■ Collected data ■
□ □ □ □ □ □ □

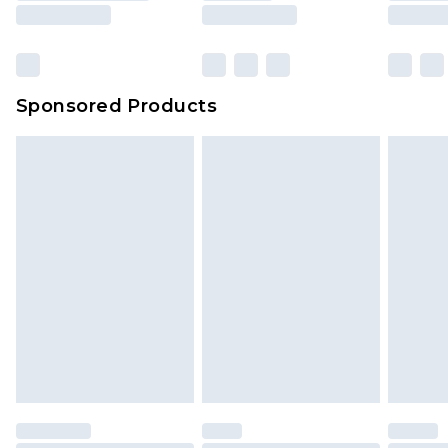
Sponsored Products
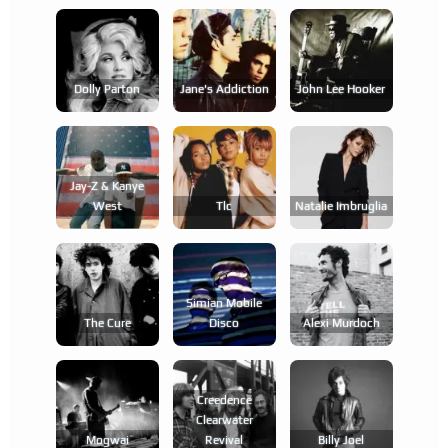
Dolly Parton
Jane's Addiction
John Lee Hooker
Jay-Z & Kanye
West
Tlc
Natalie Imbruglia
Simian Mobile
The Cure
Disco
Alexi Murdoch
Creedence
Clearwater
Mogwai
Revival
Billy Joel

□ □ □ □ □ □ □

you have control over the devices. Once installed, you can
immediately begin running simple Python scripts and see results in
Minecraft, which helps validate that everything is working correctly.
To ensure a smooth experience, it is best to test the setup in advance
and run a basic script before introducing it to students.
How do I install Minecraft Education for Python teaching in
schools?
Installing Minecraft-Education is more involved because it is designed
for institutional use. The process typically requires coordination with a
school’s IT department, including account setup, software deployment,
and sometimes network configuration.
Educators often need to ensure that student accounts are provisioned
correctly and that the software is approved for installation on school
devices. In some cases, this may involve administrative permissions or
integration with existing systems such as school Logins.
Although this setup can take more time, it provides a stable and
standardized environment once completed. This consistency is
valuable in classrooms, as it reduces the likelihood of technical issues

□ □ □ □ □ □ □

■ WRITTEN TASK ■
Pull each line containing the word "Minecraft" out of the data above.

■ ANSWER BELOW ■
Minecraft, which helps validate that everything is working correctly.
How do I install Minecraft Education for Python teaching in
Installing Minecraft-Education is more involved because it is designed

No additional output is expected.